Stored data entries:
Segment Open

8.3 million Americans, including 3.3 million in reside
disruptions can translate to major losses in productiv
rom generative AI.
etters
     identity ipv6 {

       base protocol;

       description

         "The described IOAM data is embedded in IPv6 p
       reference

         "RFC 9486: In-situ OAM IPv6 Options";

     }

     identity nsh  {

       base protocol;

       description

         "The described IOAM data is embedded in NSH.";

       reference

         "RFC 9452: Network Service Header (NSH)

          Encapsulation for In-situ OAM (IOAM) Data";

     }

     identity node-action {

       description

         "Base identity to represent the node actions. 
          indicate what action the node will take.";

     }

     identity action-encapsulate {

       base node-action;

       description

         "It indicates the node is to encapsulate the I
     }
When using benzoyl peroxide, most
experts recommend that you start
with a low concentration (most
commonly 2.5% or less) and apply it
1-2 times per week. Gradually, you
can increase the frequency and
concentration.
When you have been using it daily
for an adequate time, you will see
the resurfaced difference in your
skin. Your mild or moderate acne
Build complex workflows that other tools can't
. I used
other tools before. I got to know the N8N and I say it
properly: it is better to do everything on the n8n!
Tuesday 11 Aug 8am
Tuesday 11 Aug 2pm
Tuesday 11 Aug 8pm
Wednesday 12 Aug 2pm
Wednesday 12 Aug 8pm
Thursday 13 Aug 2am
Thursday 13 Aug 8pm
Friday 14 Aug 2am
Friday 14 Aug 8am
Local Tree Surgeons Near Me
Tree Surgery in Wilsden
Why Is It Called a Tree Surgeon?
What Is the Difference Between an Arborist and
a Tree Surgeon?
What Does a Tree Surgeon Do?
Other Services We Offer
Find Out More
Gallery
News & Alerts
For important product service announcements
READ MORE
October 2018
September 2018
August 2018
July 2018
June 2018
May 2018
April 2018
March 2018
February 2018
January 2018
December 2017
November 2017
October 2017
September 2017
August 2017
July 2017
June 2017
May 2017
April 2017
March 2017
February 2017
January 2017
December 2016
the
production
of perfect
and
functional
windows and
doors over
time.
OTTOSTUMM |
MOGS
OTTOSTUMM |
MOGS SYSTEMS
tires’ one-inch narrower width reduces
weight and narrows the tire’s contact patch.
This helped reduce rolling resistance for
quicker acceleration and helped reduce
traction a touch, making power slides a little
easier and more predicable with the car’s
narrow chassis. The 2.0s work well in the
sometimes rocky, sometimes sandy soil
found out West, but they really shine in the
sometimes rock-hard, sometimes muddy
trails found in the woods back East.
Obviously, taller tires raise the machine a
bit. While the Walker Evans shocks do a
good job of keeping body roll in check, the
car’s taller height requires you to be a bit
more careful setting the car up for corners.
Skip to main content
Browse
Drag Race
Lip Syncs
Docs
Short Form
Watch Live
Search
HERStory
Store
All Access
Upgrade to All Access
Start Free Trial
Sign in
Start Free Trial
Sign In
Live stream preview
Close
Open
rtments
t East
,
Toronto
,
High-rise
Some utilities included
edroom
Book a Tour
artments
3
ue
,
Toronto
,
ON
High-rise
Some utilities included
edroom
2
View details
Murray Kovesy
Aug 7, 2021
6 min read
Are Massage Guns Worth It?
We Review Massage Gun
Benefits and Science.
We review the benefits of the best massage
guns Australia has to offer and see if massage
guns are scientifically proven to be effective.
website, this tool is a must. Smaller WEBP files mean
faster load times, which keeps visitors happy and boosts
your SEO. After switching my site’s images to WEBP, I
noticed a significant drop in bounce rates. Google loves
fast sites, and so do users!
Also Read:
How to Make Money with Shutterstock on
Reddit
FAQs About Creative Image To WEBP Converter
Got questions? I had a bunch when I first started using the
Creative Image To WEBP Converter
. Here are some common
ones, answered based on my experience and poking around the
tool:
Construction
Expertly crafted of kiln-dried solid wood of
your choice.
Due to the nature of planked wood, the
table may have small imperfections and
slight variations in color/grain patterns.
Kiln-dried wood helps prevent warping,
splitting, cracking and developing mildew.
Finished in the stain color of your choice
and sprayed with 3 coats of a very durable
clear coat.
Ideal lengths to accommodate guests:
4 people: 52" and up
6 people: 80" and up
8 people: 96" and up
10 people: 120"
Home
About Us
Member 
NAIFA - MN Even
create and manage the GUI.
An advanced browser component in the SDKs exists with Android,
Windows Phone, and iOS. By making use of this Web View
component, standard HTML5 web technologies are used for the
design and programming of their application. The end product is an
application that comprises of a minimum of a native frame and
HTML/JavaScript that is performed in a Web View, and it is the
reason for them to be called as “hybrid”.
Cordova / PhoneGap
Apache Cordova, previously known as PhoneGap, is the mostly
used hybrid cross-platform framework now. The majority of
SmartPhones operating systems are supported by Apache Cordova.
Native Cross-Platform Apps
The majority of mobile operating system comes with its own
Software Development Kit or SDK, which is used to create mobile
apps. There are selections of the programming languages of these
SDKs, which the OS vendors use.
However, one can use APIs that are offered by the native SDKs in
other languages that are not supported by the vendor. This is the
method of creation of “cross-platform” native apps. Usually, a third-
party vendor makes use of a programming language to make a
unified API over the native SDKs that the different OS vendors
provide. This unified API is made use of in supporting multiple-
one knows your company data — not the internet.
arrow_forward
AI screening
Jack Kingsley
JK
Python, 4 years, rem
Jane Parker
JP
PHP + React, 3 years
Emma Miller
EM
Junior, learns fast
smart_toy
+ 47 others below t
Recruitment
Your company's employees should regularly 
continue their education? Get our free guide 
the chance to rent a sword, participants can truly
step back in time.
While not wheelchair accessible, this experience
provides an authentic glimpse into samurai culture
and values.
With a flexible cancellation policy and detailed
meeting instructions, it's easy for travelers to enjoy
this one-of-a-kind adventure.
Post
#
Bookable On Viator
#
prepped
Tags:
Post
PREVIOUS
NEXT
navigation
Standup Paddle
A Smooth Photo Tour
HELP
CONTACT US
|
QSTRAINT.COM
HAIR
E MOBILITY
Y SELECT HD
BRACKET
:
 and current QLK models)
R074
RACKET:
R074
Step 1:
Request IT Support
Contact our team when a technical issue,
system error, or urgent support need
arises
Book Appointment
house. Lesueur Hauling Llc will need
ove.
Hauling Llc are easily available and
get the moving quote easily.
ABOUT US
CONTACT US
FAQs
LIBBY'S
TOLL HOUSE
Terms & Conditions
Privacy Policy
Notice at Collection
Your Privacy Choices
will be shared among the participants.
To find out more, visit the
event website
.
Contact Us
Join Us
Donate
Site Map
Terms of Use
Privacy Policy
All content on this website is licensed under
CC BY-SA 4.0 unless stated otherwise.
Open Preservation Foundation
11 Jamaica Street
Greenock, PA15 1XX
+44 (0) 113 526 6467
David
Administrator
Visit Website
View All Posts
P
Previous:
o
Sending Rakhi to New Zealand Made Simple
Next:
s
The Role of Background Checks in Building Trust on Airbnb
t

Segment Closed

What needs to be done >>
Report each line in the listing that contains the word "East", copying the full line.

Reply >>
trails found in the woods back East.
t East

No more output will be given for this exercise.